懐っこい表情のバックパッカーたちは、TVとわたしのパスポートのJAPANの文字を認めると、スクリーン真ん前の席をあけてくれた。
…90分、待てって? 思わず、苦笑する。
しかし想定の範囲内だ。入国拒否なんてほぼ有り得ないし、
今晩の予定など勿論入れていない。待てばいいのだ。心穏やかに。
* * *
意外なほど早く呼ばれた。賢そうな男性。大ボスか?頼む、ラスボスであってくれ。
審査官たちは皆大真面目で、冗談を言っても絶対に笑ってくれなさそうな険しい顔。
もっと、「プレイ」というか、いじわるなドSっぷりを予想していたのだが、
対応はいずれも誠実極まりないもので、相手に対する敬意すら存分に感じた。
お決まりの質問(4度目ともなると、英語もスラスラ出てくる)が終わると、意外なことを聞かれた。
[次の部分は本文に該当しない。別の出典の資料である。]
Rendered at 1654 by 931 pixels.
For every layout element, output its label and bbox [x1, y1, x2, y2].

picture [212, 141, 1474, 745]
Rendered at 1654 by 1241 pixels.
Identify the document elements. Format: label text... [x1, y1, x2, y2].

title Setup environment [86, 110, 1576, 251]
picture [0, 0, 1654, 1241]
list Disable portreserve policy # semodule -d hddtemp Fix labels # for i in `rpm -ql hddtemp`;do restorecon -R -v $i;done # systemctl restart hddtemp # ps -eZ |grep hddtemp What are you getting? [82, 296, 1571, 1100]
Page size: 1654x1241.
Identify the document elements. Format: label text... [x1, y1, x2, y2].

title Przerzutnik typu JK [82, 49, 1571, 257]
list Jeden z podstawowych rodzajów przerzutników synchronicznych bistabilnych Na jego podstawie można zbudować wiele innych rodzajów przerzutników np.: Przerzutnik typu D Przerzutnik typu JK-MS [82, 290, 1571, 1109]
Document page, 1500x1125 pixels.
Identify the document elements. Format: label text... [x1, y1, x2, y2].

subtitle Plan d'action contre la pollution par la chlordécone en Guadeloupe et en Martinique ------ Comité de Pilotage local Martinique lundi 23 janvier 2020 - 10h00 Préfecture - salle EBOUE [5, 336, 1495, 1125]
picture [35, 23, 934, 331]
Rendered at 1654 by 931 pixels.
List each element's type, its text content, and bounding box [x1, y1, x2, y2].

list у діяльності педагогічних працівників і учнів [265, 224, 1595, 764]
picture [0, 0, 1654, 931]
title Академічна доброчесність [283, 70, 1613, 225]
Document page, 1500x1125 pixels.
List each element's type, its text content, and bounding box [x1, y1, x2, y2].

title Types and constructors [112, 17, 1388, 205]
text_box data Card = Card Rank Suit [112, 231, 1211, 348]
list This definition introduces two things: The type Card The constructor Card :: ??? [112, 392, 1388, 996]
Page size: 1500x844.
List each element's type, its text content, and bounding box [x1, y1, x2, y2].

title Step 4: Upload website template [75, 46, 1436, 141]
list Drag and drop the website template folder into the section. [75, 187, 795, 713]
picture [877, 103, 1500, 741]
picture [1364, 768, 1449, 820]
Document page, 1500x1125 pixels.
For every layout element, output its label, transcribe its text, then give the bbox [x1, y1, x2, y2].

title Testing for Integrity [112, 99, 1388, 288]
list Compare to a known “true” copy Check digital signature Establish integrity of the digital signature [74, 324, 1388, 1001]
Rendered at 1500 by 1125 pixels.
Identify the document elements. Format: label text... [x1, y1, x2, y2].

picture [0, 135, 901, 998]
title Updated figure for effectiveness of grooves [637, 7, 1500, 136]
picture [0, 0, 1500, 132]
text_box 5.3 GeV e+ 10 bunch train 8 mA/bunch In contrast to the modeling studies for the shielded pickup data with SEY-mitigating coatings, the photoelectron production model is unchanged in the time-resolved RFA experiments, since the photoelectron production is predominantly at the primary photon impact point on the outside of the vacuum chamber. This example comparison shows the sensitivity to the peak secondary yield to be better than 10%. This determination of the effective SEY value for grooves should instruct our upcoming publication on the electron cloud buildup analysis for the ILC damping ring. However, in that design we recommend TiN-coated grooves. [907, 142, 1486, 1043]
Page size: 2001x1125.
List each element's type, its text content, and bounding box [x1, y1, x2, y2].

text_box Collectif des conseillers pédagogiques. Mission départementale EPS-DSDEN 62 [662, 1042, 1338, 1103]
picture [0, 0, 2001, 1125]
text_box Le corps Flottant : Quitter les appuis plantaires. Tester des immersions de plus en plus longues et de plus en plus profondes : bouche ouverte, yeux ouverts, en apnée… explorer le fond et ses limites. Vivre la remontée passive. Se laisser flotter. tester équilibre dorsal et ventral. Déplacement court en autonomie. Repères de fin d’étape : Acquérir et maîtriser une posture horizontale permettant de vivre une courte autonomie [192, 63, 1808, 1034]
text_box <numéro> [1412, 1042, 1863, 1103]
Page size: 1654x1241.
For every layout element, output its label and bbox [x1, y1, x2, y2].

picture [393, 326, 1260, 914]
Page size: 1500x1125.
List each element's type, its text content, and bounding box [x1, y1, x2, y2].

「なぜそんなに旅ができるのですか?」(capability、という単語を使っていた)
「…質問の意味がわかりませんが。」
「失礼、時間の問題と、お金の問題です」
「時間の問題はまあ、日本にも休暇はあるから」
「日本人はそんなに休めないでしょう?」
「それはちょっと昔の話で、年に2回くらいの短いバケーションは取れます」
「職業は?」
「会社員です」
「稼いでるんですね?」
「…ハァ…」
「業務内容と、お勤め先の会社は何をしている会社?」
「広告代理店で、TVCMとか作ってます」(←若干違うが
「年収は?」
「…XXドルくらいですが…」
「このエアチケットはいくらで買ったのですか?」
「…XXドルくらいですが…?」
「この行程表にある、イスラエルの旅行代理店に払った金額は?」
「…XXドルくらいですが…??」
「そしたらもう今月お金ないじゃないですか」
「(よ・け・い・な・お・せ・わ!!!!!!)そーよ!働いて、旅して、エンプティーよ!
なんか問題ある?!いや確かに問題だけど、少なくともそれは“ワタシの”問題だわッ!!!!!」
…だから、怒るなと。自分。
彼が何に納得し、何を判断したのかはわからない。
3分後、再び奥へ消えた彼は入国スタンプを押した別紙を挟んで、パスポートを返して寄越した。
今度は素通りしたパスポートコントロールの先で別紙は回収されて破られ、ようやく荷物カウンターへ。
「もしもし」
「(まだ何かッ?!)…はい、どおぞ」(思わず、条件反射的にパスポートを差し出す)
「武器を持っていますか」
「………。いえ?」
「そのスーツケースに、爆弾は入っていますか」
「いいえ……。(脱力)」
それでも、飛行機を降りて、約2時間ちょっと。上出来ではなかろうか。
* * *
地下に降り、テルアビブ市街までの列車のチケットを買う。
ホームと時間まで教えてくれたお姉さんは親切で、駅のホームに沢山いる軍隊の制服は、
着ている中身が子どもすぎて高校の制服のようにさえ見える。
ようやくと空港をあとにし、やはり精神的にはそれでも若干疲弊して、電車に揺られた。
着いた駅は決して大きな駅ではなかったが、駅から出るのにはX線検査に持っている荷物を全部通して、鉄の棒が沢山はまった小さい回転ドアをくぐらねばならなかった。
とんでもない旅がはじまったと、このときのわたしは確かに思っていた。